My own criticism of his pathological Zionism notwithstanding, Bayard Rustin was an alarmingly huge character: an outsized personality, with the passion and commitment of a holy disciple, an outsider who was crazy enough to become an ultimate insider by the end of his life. He deserves to have his story told, or rather, aspects of his story. Again, like Rashomon – it may depend on the who and the why of the telling, but more importantly, what time of the day they are focused on.
A movie about your own life - at its basest, most boring – could bring splinters of wisdom to the hands of an audience in ways unlikely.
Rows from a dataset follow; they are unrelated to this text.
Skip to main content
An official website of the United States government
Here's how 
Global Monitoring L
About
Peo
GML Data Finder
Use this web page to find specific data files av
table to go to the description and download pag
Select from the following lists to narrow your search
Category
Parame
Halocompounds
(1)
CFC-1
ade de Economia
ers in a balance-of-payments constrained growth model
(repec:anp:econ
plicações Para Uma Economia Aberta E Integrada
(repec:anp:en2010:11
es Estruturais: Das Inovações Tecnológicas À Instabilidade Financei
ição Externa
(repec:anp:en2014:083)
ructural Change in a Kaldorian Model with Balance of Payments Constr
If I focus on the dimensions of your lunchtime success activity and the two hours of your entire life that you are best regarded – it doesn’t mean that the dusk-time is not valid or that the shadows forming are not ones that you should be accountable for.
Bayard Rustin was an enormous thinker, organizer and activist of the 20th century. But as I have come to learn in the arts, a talented person with backward thinking is more dangerous ultimately than he is good. If only because it’s those few rotten thoughts that will linger, that will overwhelm anything good or decent. Like curdled cheese. So we take ten steps forward, twenty steps back. That’s a hard lesson of life. And our historical figures deserve this myriad, Shakespearean complexity. It will be absolutely incredible when Wolfe and Domingo team up with Helen Mirren to do “Rustin/Meir” next. Can you see the movie? All about the famous meeting between Golda Meir and Bayard Rustin when they smoked cigarettes, made each other laugh, had a good cry…and agreed that salvation would come in the form of a missile against the Arab states outraged at Israel and the West’s imperialism.
Rustin gave us the March on Washington. He did. And he was the one to prompt King to expand his vision of “civil rights” (discussing class later on and employment woes) King knew something Rustin probably could never reconcile: that America ultimately was doomed.
I cannot help but view Rustin (like Eldridge Cleaver) as brilliant men too smart for their own good and too desirous of mainstream fame, power and acknowledgment.
May our films be as complex as life. Many of them are annoying. But that is not good enough.